The COVID-19 pandemic consolidated e-commerce into everyone’s daily habits in 2020 and as we look to the future, B2B e-commerce is fast becoming the next frontier for founders and investors.
Businesses have moved online, and the emergence of B2B markets and e-commerce infrastructure is driving a new wave of growth that is estimated to reach $ 3.6 trillion in gross merchandise value (GMV) annually by 2024.
But an important component is missing from the stack: check, which has the opportunity to be the ultimate facilitator for B2B e-commerce more broadly.
The challenge of B2B e-commerce
Historically, B2B e-commerce has been held back by deep-rooted behaviors and a lack of cloud-based infrastructure. While the market is evolving rapidly, there are nuances in B2B shopping that make the purchase path more complex than in consumer e-commerce. Broadly speaking, these restrictions fall into three categories:
Payments: PayPal unlocked the early days of consumer e-commerce, and Stripe’s ease of integrating card payments has fueled the last decade. But in B2B, the challenge has always been that sellers don’t want to pay a 3% surcharge, so much so that they prefer to suffer the pain of physical checks and accounts payable. In 2018, 60% of B2B payment flows were made through checks, and the persistence of non-digital payments has been a major bottleneck for e-commerce.

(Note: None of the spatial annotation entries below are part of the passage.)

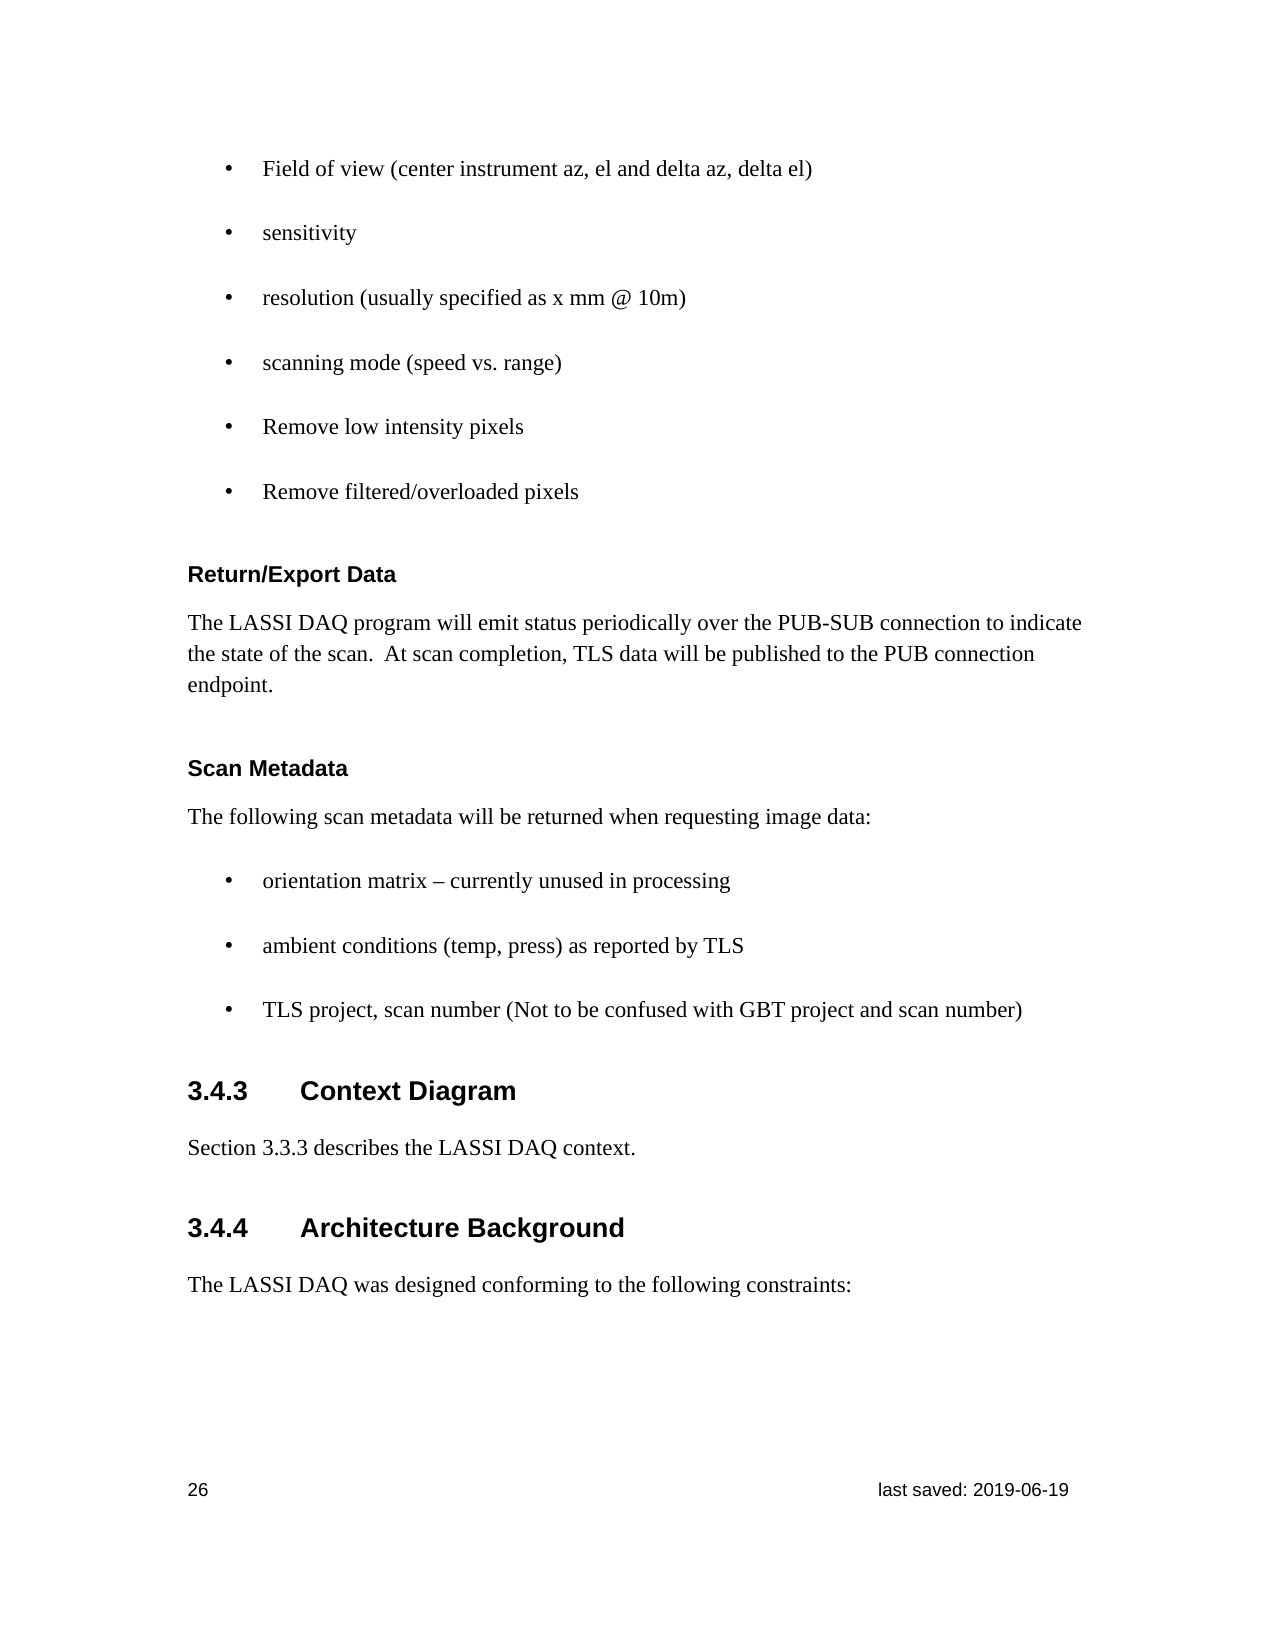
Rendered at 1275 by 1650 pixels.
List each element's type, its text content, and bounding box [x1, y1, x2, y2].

text The LASSI DAQ program will emit status periodically over the PUB-SUB connection to indicate the state of the scan. At scan completion, TLS data will be published to the PUB connection endpoint. [187, 604, 1087, 698]
list scanning mode (speed vs. range) [225, 344, 1087, 375]
list orientation matrix – currently unused in processing [225, 862, 1087, 894]
text Return/Export Data [187, 552, 1087, 587]
text Scan Metadata [187, 746, 1087, 781]
list Field of view (center instrument az, el and delta az, delta el) [225, 150, 1087, 181]
list ambient conditions (temp, press) as reported by TLS [225, 927, 1087, 958]
text The LASSI DAQ was designed conforming to the following constraints: [187, 1267, 1087, 1298]
subtitle Architecture Background [187, 1208, 1087, 1244]
subtitle Context Diagram [187, 1071, 1087, 1106]
text The following scan metadata will be returned when requesting image data: [187, 798, 1087, 829]
list resolution (usually specified as x mm @ 10m) [225, 279, 1087, 310]
list Remove low intensity pixels [225, 408, 1087, 439]
text Section 3.3.3 describes the LASSI DAQ context. [187, 1129, 1087, 1160]
list Remove filtered/overloaded pixels [225, 473, 1087, 504]
list TLS project, scan number (Not to be confused with GBT project and scan number) [225, 992, 1087, 1023]
list sensitivity [225, 214, 1087, 246]
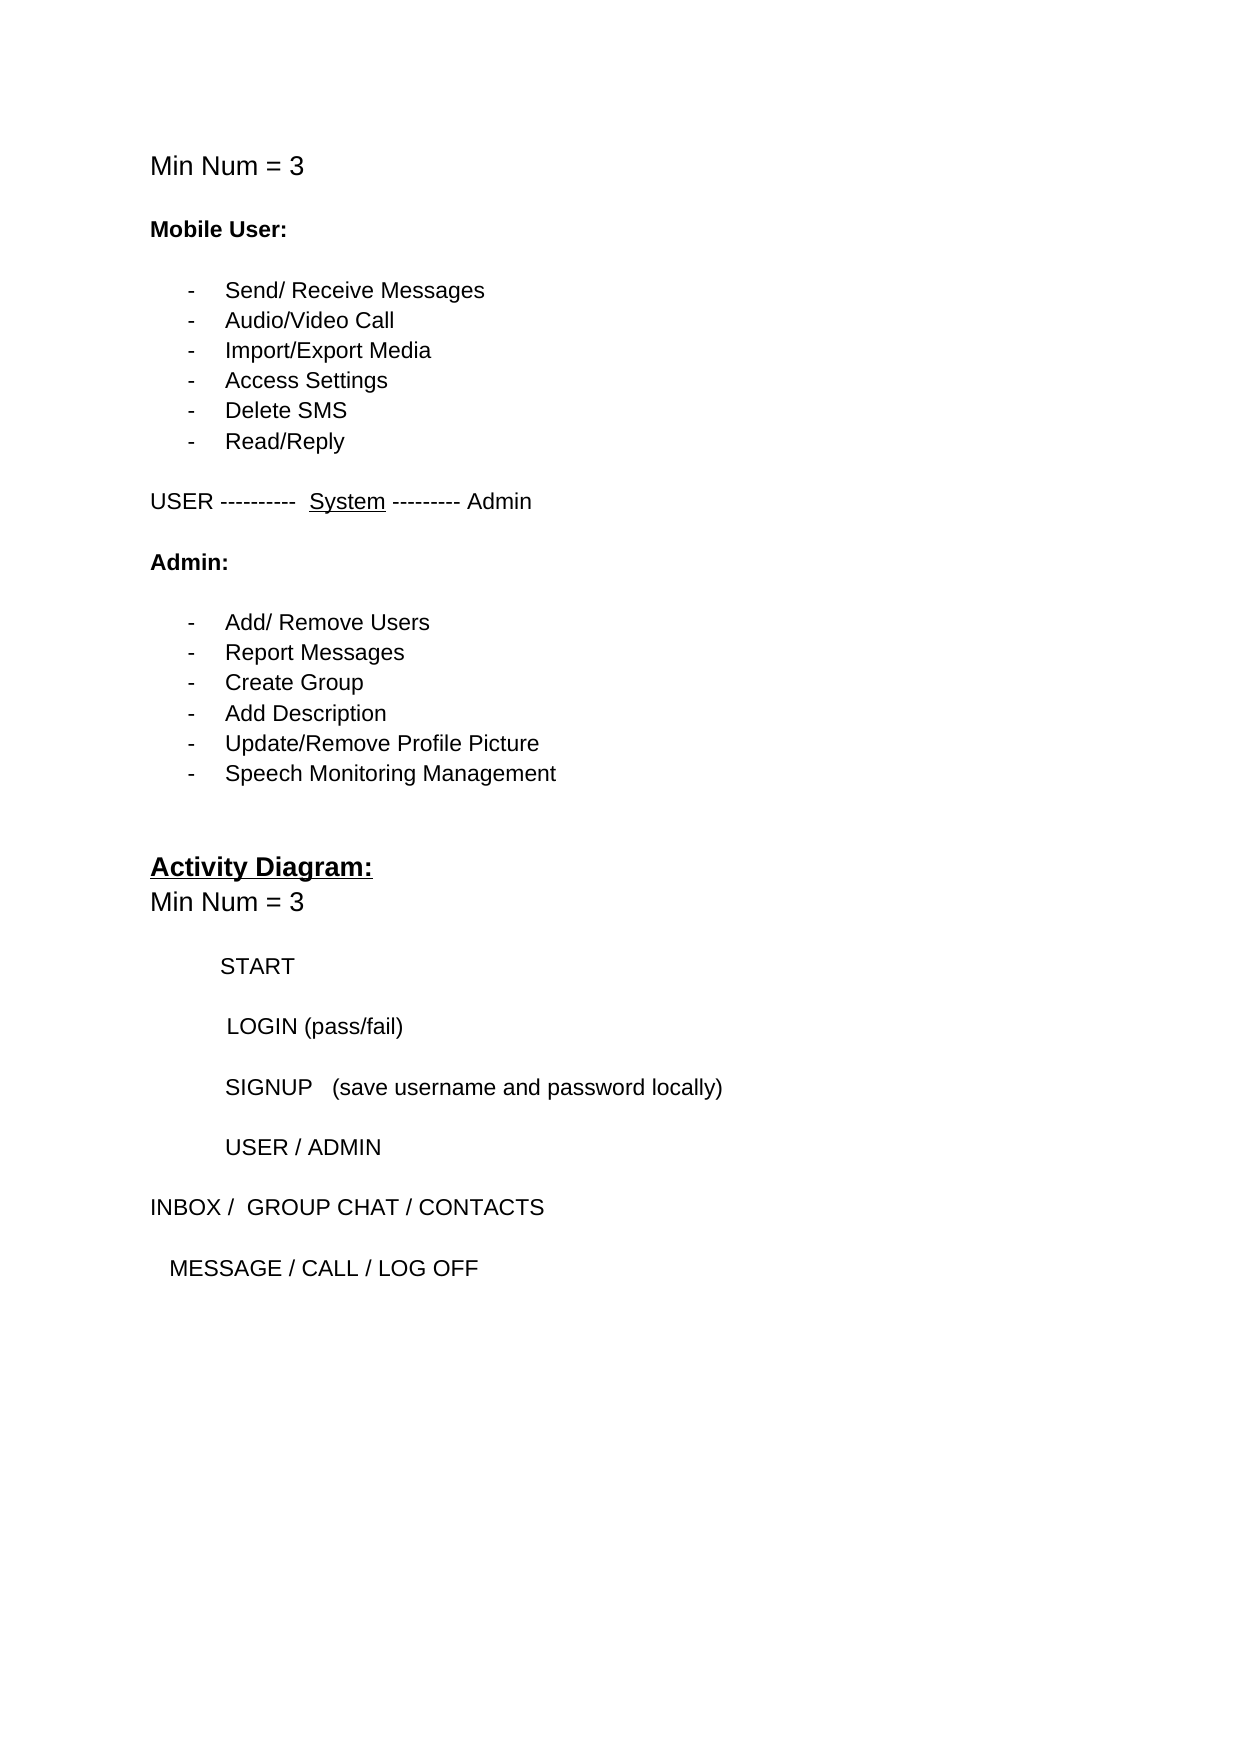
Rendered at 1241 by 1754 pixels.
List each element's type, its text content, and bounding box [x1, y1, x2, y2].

text USER / ADMIN [150, 1134, 1090, 1160]
list Delete SMS [187, 397, 1090, 424]
list Update/Remove Profile Picture [187, 730, 1090, 756]
text Min Num = 3 [150, 886, 1090, 918]
list Add Description [187, 699, 1090, 726]
text INBOX / GROUP CHAT / CONTACTS [150, 1194, 1090, 1221]
text START [150, 953, 1090, 979]
list Add/ Remove Users [187, 609, 1090, 635]
list Send/ Receive Messages [187, 277, 1090, 303]
text Admin: [150, 548, 1090, 575]
list Import/Export Media [187, 337, 1090, 363]
text Activity Diagram: [150, 851, 1090, 882]
list Report Messages [187, 639, 1090, 665]
text SIGNUP (save username and password locally) [150, 1073, 1090, 1100]
text MESSAGE / CALL / LOG OFF [150, 1255, 1090, 1281]
text LOGIN (pass/fail) [150, 1013, 1090, 1039]
text USER ---------- System --------- Admin [150, 488, 1090, 514]
text Min Num = 3 [150, 150, 1090, 181]
list Create Group [187, 669, 1090, 696]
list Audio/Video Call [187, 307, 1090, 333]
text Mobile User: [150, 216, 1090, 242]
list Speech Monitoring Management [187, 760, 1090, 786]
list Read/Reply [187, 428, 1090, 454]
list Access Settings [187, 367, 1090, 393]
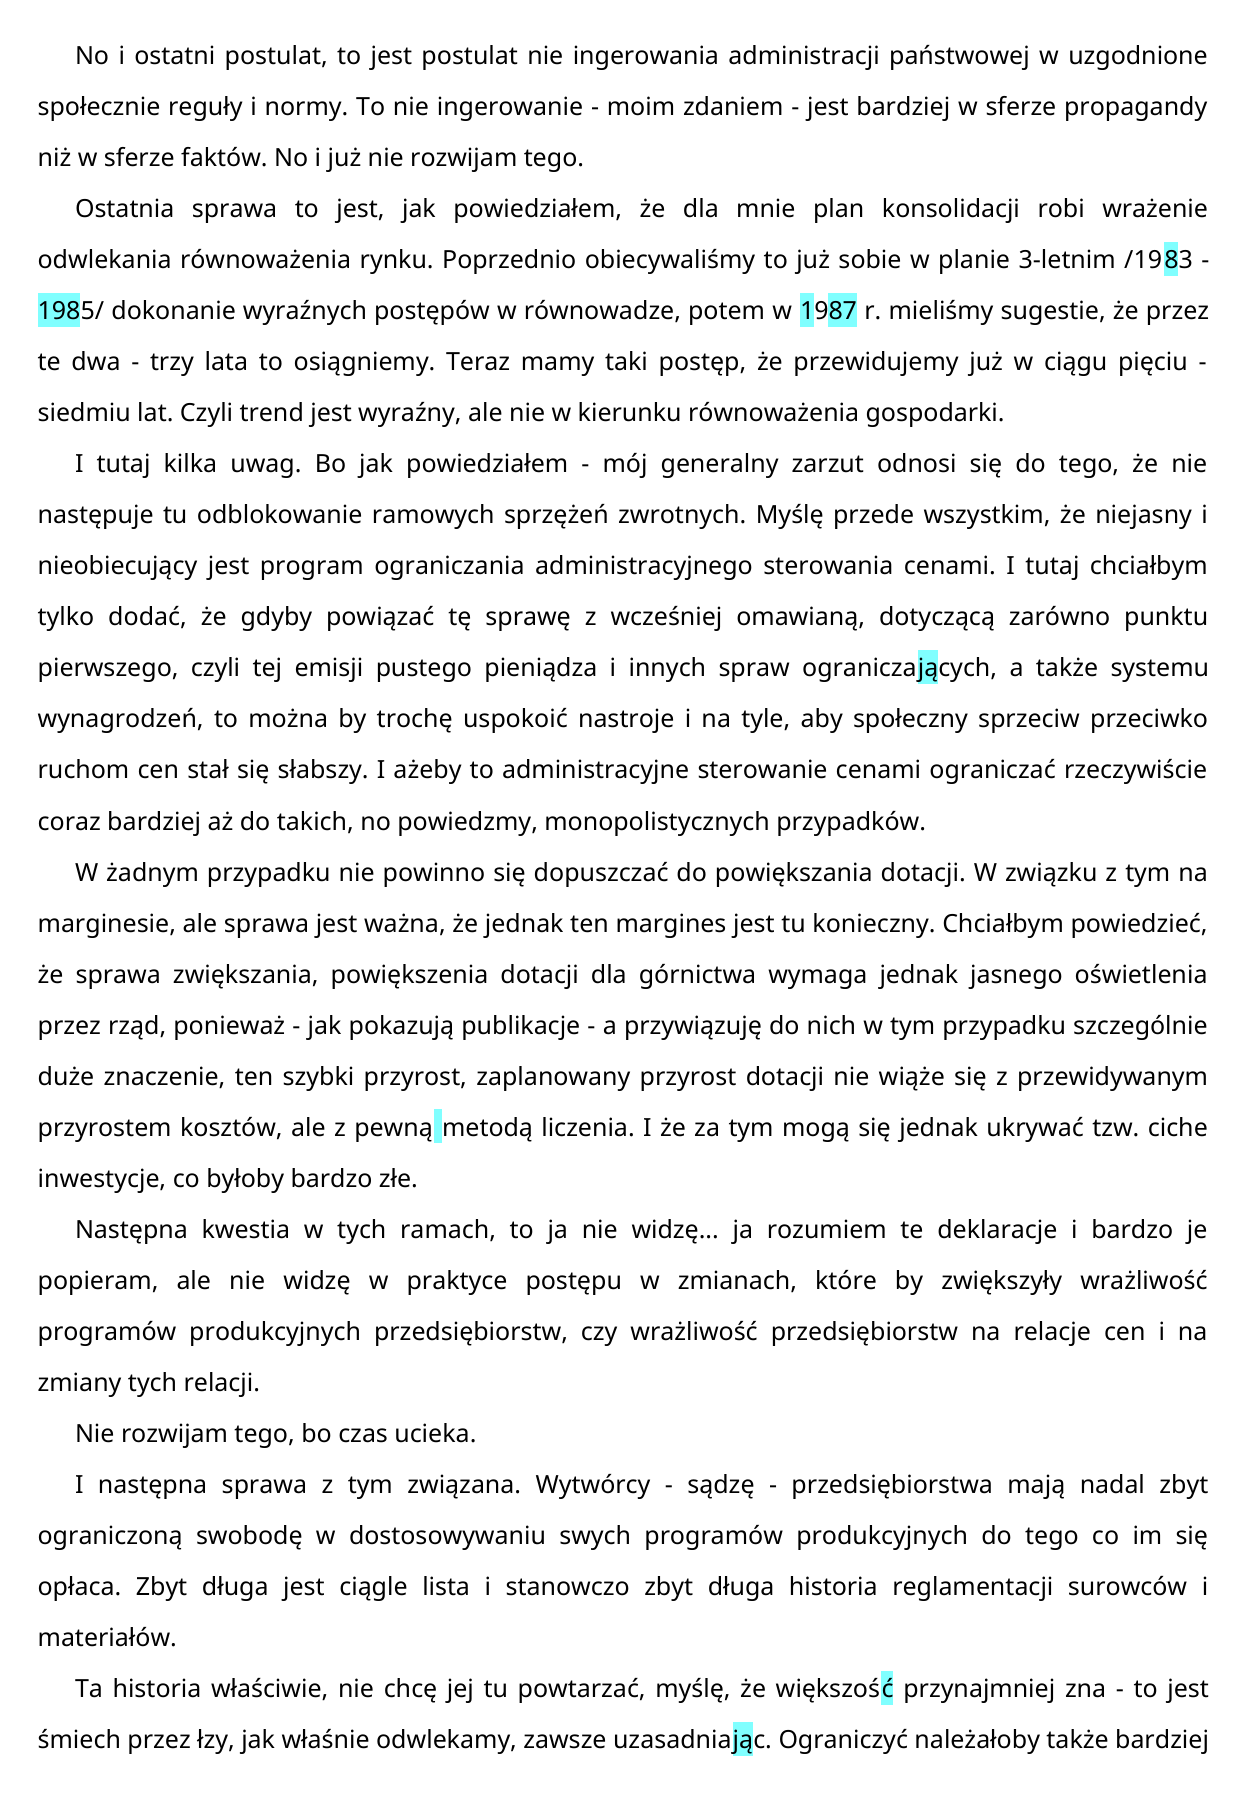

Permissions: Most B2B transactions go through contracting and acquisition, which requires multiple parties to sign each transaction. This creates friction on the way to purchase, as the seller cannot know if the buyer is authorized. Rather than being able to push to buy, buyers often need to fill out a form for a seller to get in touch. This can slow down the transaction from seconds to weeks.
Credit: Most B2B transactions are completed with some form of credit, be it working capital loans, factoring, or in the form of days due. Credit applications are usually completed on paper forms (or at best hosted PDF files) that review armies of people in internal credit departments. For context, there are more than 1,000 John Deere employees with “credit” in their job descriptions. This costs a lot and results in confidential information being shared on paper documents, further slowing down the transaction.
The net result of these limitations is the inability to make instant purchases online, as we are used to as consumers. It is a combination of financial technology problems that require a platform rather than a series of point solutions.
Why pay is the answer?
While the term “payment” may not seem particularly novel, modern payment is a distinctly new category in fintech that combines digital payments, identity, fraud, credit, and much more. It creates a powerful network, the kind that can not only build trust, but also enable one-click transactions at scale.